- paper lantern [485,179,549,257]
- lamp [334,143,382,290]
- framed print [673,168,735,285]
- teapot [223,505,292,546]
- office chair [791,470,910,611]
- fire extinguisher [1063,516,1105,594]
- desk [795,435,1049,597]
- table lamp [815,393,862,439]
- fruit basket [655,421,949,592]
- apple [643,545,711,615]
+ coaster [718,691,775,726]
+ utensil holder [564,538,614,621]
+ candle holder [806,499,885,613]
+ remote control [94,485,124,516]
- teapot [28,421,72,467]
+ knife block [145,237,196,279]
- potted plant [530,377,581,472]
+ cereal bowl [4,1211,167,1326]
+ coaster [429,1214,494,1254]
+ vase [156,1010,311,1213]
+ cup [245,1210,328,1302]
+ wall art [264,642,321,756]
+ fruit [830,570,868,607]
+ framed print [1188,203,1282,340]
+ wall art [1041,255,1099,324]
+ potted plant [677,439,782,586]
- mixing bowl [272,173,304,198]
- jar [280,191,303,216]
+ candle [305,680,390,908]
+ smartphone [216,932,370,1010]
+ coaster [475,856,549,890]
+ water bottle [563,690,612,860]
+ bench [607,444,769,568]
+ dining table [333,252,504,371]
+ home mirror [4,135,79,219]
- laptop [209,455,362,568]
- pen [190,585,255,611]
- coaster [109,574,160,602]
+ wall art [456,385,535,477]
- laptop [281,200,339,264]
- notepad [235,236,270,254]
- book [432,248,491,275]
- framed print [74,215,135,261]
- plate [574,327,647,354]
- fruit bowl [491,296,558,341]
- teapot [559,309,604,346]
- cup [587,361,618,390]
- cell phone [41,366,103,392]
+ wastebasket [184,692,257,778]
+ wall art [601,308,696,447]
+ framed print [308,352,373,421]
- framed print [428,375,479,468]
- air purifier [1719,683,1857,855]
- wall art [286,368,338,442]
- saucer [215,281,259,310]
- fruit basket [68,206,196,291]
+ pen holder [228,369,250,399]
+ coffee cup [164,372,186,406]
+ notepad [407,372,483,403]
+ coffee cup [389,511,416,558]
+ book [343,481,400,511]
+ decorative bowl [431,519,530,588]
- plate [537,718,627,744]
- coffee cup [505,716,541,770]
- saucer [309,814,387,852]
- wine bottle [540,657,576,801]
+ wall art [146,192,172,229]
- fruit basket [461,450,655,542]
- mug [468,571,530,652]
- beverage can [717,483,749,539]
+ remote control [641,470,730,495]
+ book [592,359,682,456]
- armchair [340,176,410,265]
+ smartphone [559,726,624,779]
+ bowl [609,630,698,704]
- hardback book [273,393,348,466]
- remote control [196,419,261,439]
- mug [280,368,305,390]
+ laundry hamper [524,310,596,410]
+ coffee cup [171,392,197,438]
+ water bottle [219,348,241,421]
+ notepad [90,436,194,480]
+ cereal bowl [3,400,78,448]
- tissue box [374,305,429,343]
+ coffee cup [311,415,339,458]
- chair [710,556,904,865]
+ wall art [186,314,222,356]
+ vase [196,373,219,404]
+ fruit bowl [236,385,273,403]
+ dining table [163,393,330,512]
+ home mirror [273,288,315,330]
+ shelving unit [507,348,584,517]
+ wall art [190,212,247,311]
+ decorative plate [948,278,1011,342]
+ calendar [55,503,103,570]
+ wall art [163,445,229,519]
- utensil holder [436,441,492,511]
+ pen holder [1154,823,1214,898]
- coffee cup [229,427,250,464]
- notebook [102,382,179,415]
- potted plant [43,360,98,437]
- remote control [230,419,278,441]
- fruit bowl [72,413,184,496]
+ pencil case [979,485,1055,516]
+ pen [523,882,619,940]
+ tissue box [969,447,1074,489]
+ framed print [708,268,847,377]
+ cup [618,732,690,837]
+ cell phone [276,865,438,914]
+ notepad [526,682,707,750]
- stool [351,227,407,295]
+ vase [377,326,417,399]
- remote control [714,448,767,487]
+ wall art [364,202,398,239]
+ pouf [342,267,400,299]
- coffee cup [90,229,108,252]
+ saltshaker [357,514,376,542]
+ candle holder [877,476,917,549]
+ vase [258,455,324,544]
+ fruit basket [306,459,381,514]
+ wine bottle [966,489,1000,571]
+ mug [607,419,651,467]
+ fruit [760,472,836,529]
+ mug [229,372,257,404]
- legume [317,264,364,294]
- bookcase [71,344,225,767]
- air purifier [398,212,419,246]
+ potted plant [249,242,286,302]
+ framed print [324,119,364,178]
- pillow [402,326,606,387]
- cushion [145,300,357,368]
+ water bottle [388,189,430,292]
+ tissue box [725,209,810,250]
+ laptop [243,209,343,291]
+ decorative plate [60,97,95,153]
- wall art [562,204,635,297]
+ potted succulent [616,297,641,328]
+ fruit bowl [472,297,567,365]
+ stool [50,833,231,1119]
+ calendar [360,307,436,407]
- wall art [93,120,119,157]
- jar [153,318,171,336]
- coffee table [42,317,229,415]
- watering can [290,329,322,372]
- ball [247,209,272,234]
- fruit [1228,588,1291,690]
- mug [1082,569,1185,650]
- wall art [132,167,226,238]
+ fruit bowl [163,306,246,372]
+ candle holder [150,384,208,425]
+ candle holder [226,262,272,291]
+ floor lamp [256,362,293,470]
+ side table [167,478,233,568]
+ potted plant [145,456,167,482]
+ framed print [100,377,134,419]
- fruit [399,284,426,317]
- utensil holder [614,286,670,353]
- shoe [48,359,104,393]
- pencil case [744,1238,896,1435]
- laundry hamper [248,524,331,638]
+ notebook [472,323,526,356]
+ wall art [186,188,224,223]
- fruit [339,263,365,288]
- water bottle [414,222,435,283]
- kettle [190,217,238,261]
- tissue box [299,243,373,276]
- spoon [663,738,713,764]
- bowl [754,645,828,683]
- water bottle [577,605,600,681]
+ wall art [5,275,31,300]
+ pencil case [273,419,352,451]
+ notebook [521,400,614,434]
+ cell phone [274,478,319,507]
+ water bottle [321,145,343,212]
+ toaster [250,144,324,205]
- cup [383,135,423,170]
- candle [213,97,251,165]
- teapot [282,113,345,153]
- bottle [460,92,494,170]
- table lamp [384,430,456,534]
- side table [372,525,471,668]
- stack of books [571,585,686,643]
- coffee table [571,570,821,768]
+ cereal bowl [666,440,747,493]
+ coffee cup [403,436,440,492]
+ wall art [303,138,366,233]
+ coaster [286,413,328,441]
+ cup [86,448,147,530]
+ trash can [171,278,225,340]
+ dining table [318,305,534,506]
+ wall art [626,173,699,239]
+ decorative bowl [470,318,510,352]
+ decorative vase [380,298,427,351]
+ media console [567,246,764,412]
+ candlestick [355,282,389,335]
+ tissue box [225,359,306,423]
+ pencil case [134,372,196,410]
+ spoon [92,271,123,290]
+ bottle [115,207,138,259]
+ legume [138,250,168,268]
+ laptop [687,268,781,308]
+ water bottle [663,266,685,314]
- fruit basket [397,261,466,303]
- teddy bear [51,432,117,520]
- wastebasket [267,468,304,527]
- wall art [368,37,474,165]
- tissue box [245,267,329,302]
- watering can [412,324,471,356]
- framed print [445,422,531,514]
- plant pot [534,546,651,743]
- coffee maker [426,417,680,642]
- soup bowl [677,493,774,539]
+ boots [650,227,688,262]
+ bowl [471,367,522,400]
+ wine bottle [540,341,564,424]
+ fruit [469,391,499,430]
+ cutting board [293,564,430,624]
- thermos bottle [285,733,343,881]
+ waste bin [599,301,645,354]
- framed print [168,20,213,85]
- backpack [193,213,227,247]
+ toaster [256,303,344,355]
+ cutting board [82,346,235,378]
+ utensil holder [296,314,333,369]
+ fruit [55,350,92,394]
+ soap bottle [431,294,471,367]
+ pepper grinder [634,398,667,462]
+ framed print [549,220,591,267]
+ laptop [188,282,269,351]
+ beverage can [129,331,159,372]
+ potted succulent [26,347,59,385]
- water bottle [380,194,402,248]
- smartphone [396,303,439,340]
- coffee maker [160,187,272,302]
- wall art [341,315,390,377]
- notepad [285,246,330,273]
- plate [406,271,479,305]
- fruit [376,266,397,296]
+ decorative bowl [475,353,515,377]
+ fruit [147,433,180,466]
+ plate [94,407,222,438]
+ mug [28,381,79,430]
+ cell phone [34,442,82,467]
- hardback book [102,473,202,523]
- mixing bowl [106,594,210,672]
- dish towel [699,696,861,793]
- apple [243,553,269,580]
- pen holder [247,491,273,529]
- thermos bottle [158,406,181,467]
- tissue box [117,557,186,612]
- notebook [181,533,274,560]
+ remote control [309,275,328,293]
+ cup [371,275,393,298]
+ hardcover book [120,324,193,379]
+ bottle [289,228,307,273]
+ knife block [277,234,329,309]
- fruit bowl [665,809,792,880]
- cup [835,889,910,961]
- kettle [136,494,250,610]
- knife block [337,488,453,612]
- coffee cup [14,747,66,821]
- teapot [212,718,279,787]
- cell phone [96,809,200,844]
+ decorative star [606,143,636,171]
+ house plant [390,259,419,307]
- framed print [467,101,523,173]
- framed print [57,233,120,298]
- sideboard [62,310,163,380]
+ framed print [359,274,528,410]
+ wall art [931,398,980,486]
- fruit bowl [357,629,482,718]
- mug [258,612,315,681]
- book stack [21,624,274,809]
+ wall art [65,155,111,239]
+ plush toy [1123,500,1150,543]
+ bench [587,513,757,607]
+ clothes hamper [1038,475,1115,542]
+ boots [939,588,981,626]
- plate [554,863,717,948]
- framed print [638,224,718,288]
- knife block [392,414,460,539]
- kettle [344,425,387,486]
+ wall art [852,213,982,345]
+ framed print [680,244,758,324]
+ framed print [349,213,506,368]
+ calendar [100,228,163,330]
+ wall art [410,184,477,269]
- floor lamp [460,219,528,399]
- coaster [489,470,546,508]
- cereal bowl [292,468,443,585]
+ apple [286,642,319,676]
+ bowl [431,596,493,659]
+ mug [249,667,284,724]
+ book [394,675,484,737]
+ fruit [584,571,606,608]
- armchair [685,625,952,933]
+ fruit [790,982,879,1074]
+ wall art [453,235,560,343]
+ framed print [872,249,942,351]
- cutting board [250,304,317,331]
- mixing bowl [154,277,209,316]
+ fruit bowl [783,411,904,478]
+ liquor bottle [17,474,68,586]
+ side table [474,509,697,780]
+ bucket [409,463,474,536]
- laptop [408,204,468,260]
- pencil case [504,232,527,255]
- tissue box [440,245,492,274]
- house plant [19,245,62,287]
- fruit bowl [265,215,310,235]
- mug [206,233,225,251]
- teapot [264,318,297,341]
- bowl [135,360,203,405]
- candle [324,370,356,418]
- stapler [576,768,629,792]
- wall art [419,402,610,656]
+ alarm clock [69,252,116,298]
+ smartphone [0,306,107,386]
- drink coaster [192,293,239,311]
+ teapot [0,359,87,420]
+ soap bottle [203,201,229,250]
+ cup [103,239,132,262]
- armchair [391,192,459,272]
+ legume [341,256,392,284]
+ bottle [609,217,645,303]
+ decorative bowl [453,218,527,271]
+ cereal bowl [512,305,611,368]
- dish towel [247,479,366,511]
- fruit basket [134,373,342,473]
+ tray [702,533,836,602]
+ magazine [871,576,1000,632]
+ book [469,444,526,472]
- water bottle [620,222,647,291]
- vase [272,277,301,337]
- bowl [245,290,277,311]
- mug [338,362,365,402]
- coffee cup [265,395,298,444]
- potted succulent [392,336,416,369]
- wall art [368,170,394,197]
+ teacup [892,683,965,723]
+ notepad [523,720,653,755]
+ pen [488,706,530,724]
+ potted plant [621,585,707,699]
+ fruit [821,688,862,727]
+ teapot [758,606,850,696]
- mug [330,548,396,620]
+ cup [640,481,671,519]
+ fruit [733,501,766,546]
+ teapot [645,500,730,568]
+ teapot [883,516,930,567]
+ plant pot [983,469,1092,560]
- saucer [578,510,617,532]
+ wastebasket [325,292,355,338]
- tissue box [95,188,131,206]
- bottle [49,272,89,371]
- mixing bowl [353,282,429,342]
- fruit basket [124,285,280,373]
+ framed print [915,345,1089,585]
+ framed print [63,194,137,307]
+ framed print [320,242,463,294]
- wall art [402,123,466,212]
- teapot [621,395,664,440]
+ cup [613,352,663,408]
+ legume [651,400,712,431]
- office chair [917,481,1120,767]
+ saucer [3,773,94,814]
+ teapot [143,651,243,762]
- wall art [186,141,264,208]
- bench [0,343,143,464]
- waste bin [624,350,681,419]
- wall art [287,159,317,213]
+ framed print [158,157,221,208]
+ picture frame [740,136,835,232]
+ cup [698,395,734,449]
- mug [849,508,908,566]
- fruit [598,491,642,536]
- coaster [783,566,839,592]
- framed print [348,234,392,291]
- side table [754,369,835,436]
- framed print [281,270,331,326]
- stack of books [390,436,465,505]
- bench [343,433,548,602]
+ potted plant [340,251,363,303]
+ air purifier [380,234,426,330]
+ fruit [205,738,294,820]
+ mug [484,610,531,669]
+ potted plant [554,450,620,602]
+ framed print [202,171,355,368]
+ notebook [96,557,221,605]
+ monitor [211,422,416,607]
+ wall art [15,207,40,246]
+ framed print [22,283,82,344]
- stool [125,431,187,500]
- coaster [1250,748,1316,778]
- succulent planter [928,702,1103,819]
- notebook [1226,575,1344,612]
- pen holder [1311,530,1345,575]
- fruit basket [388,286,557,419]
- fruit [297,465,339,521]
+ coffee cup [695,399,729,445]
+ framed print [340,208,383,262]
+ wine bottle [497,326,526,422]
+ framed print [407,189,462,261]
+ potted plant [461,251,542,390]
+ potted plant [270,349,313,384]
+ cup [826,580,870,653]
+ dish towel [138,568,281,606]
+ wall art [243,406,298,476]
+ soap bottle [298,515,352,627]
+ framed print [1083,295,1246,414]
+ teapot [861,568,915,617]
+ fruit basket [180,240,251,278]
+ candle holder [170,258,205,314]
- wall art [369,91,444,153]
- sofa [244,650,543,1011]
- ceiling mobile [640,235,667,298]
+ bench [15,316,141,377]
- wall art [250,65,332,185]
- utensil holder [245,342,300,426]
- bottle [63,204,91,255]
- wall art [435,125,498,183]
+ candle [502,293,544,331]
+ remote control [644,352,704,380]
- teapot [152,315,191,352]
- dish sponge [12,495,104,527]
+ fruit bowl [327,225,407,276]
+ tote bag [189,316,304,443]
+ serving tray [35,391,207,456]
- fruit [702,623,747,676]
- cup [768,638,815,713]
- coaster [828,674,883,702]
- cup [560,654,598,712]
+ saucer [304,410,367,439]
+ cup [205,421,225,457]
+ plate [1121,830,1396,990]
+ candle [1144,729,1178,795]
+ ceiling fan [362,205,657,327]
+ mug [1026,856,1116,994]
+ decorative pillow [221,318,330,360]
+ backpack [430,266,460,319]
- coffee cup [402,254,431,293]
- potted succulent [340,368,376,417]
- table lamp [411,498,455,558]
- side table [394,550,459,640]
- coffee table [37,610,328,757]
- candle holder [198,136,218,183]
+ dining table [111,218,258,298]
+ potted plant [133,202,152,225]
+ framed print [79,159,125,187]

........

**What needs to be done**. Print exactly the lines above, between the one holding "- fruit bowl [491,296,558,341]" and the one holding "- wall art [286,368,338,442]", inclusive, and nothing besides.

**Answer box**.
- fruit bowl [491,296,558,341]
- teapot [559,309,604,346]
- cup [587,361,618,390]
- cell phone [41,366,103,392]
+ wastebasket [184,692,257,778]
+ wall art [601,308,696,447]
+ framed print [308,352,373,421]
- framed print [428,375,479,468]
- air purifier [1719,683,1857,855]
- wall art [286,368,338,442]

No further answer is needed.